### WORK INSTRUCTIONS
Every record that follows must be duplicated exactly, with images left out.

### MATERIAL FOR THIS EXERCISE
-.-.-
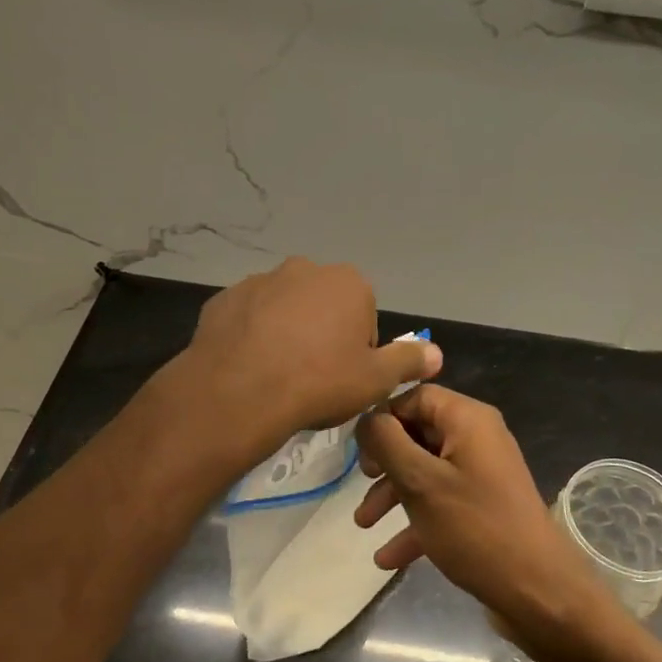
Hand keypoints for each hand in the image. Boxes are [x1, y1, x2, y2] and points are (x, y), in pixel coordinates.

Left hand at [177, 258, 441, 455]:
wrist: (239, 392)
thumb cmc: (319, 382)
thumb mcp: (376, 380)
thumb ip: (409, 361)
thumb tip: (437, 353)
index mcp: (348, 283)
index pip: (364, 316)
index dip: (358, 351)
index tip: (344, 378)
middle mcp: (304, 270)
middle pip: (323, 307)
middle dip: (321, 335)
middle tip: (313, 378)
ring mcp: (259, 281)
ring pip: (283, 310)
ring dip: (285, 334)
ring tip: (277, 375)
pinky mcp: (223, 299)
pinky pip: (247, 319)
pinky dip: (251, 337)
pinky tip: (248, 367)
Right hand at [354, 385, 611, 643]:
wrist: (537, 590)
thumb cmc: (475, 527)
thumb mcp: (420, 481)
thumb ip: (386, 442)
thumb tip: (366, 419)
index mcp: (467, 420)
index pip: (416, 396)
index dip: (384, 418)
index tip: (359, 449)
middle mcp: (477, 439)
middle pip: (418, 434)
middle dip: (384, 462)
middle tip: (361, 482)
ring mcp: (481, 475)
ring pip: (426, 472)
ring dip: (393, 495)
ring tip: (364, 525)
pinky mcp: (483, 508)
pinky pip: (441, 503)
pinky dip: (415, 523)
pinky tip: (387, 558)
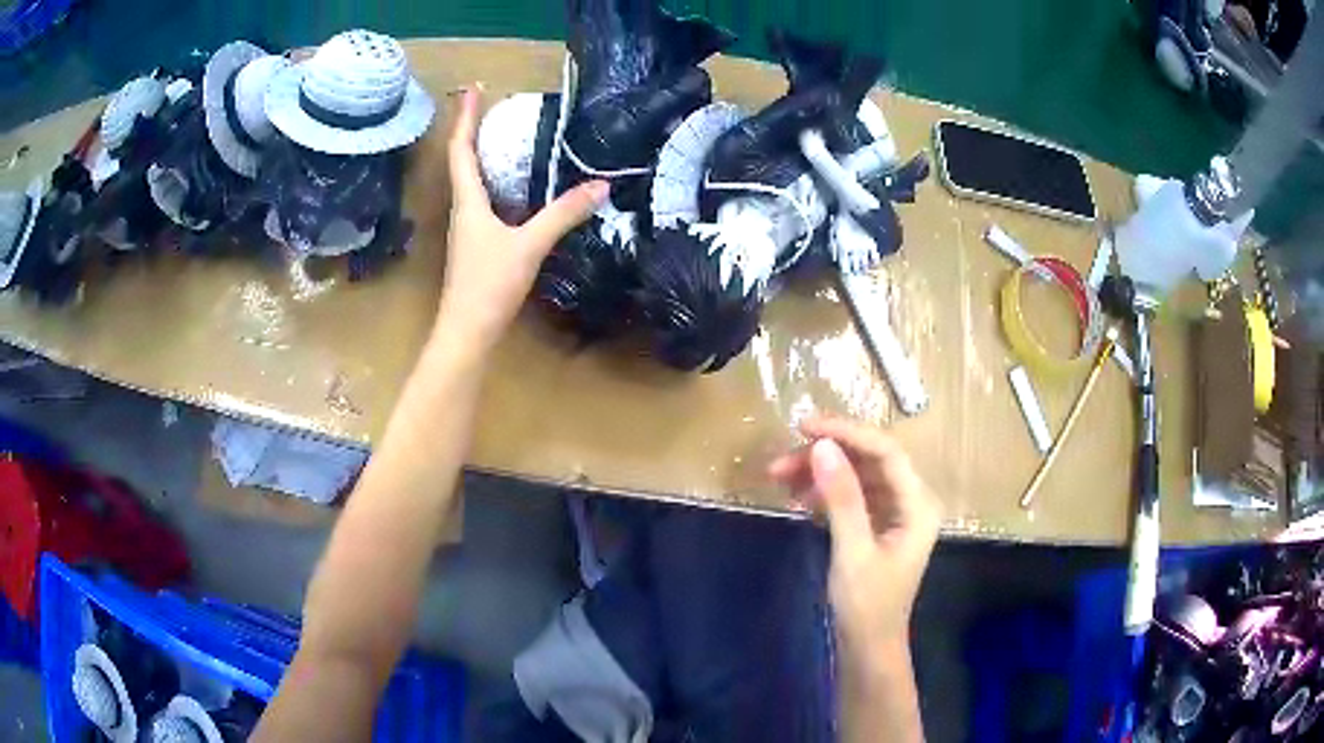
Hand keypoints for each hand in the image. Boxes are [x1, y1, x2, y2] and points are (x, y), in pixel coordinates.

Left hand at [437, 87, 608, 353]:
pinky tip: (514, 186)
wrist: (467, 333)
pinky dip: (495, 181)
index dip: (466, 117)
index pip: (461, 149)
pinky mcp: (477, 245)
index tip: (474, 88)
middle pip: (462, 160)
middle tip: (491, 105)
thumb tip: (602, 186)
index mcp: (468, 202)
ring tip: (502, 134)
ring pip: (471, 181)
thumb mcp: (529, 246)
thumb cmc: (489, 285)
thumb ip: (564, 214)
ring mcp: (467, 229)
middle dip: (473, 128)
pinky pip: (483, 201)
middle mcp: (462, 210)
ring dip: (482, 153)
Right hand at [768, 417, 939, 650]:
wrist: (868, 647)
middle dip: (826, 455)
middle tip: (780, 462)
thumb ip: (841, 497)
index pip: (885, 451)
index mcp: (918, 504)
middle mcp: (911, 500)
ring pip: (857, 475)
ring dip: (820, 472)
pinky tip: (798, 498)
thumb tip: (822, 446)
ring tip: (779, 479)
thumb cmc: (867, 605)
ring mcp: (894, 512)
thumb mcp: (852, 551)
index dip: (846, 432)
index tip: (804, 427)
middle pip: (869, 460)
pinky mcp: (877, 524)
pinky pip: (851, 494)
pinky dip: (824, 492)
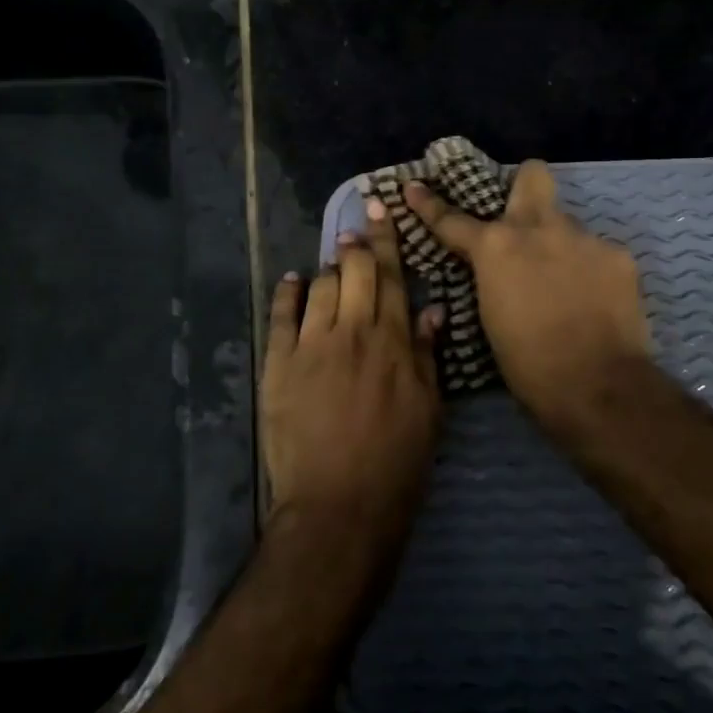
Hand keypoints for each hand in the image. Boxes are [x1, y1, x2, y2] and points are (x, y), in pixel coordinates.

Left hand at [260, 197, 443, 543]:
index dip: (387, 238)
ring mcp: (312, 345)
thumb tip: (432, 309)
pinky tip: (292, 281)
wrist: (340, 504)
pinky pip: (281, 315)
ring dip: (327, 267)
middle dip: (357, 241)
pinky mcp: (280, 364)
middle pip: (355, 270)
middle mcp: (353, 331)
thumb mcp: (430, 409)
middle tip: (357, 225)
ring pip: (320, 286)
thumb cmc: (397, 461)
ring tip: (332, 261)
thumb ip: (429, 354)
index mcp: (394, 340)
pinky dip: (287, 293)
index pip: (392, 276)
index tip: (381, 207)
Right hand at [404, 159, 649, 425]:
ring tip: (566, 287)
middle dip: (524, 185)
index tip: (414, 187)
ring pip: (567, 226)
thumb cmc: (529, 364)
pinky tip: (594, 301)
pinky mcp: (619, 255)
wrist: (598, 386)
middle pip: (532, 175)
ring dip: (560, 247)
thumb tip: (499, 269)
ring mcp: (584, 237)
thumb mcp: (491, 316)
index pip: (453, 218)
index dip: (429, 204)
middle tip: (523, 216)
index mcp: (496, 247)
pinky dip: (591, 272)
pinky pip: (597, 254)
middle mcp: (539, 227)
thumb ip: (493, 278)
-.-.-
### SOLUTION
Hand keypoints for each hand in the image. Boxes are [x1, y1, x2, y2] and points are (x, y), in pixel coordinates.

Left hand at [177, 258, 441, 455]:
wrist: (239, 392)
thumb cmc: (319, 382)
thumb mcp: (376, 380)
thumb ip: (409, 361)
thumb tip: (437, 353)
index mcp: (348, 283)
index pip: (364, 316)
index dip: (358, 351)
index tip: (344, 378)
middle mcp: (304, 270)
middle pip: (323, 307)
middle dip: (321, 335)
middle tip: (313, 378)
ring mcp: (259, 281)
ring pip: (283, 310)
ring dip: (285, 334)
ring tip: (277, 375)
pinky mcp: (223, 299)
pinky pip: (247, 319)
pinky dip: (251, 337)
pinky tip: (248, 367)
Right hand at [354, 385, 611, 643]:
wrist: (537, 590)
thumb cmc: (475, 527)
thumb mcp: (420, 481)
thumb ip: (386, 442)
thumb tip: (366, 419)
index mcp: (467, 420)
index pip: (416, 396)
index dip: (384, 418)
index tip: (359, 449)
middle mcp: (477, 439)
middle pip: (418, 434)
middle dip: (384, 462)
middle tip: (361, 482)
ring mcp: (481, 475)
ring pip: (426, 472)
ring dip: (393, 495)
ring tip: (364, 525)
pinky mcp: (483, 508)
pinky pip: (441, 503)
pinky dip: (415, 523)
pinky tip: (387, 558)
Hand keypoints for each hand in the image. Boxes are [x1, y1, x2, y2] and points are (x, y), in pixel coordinates.

Left hand at [437, 87, 608, 353]:
pinky tip: (514, 186)
wrist: (467, 333)
pinky dip: (495, 181)
index dip: (466, 117)
index pip: (461, 149)
pinky mcp: (477, 245)
index tip: (474, 88)
middle pip: (462, 160)
middle tip: (491, 105)
thumb tip: (602, 186)
index mcp: (468, 202)
ring tip: (502, 134)
ring pip: (471, 181)
thumb mcp: (529, 246)
thumb cmc: (489, 285)
thumb ip: (564, 214)
ring mcp: (467, 229)
middle dip: (473, 128)
pinky pip: (483, 201)
middle mcp: (462, 210)
ring dip: (482, 153)
Right hand at [768, 417, 939, 650]:
wrist: (868, 647)
middle dip: (826, 455)
middle tip: (780, 462)
thumb ip: (841, 497)
index pip: (885, 451)
index mcp: (918, 504)
middle mcp: (911, 500)
ring pip: (857, 475)
ring dip: (820, 472)
pinky tip: (798, 498)
thumb tip: (822, 446)
ring tip: (779, 479)
thumb cmc: (867, 605)
ring mcp: (894, 512)
thumb mcp: (852, 551)
index dip: (846, 432)
index tip: (804, 427)
middle pip: (869, 460)
pinky mcp: (877, 524)
pinky pip: (851, 494)
pinky dip: (824, 492)
Hand keypoints for each hand in the image. Boxes are [x1, y1, x2, y2] and points are (x, y), in pixel coordinates.

Left hand at [260, 197, 443, 543]:
index dip: (387, 238)
ring mcp: (312, 345)
thumb tip: (432, 309)
pinky tip: (292, 281)
wrist: (340, 504)
pinky pip: (281, 315)
ring dip: (327, 267)
middle dip: (357, 241)
pinky mcp: (280, 364)
middle pip: (355, 270)
middle mcp: (353, 331)
thumb mcp: (430, 409)
middle tip: (357, 225)
ring pip: (320, 286)
thumb cmc: (397, 461)
ring tip: (332, 261)
thumb ip: (429, 354)
index mcp: (394, 340)
pinky dip: (287, 293)
index pip: (392, 276)
index tip: (381, 207)
Right hand at [404, 159, 649, 425]:
ring tip: (566, 287)
middle dip: (524, 185)
index tip: (414, 187)
ring pip: (567, 226)
thumb cmc: (529, 364)
pinky tip: (594, 301)
pinky mcp: (619, 255)
wrist: (598, 386)
middle pip: (532, 175)
ring dip: (560, 247)
thumb tip: (499, 269)
ring mcp: (584, 237)
thumb mcp: (491, 316)
index pip: (453, 218)
index dip: (429, 204)
middle tip: (523, 216)
index mcp: (496, 247)
pinky dip: (591, 272)
pinky pip: (597, 254)
middle mcp: (539, 227)
thumb ip: (493, 278)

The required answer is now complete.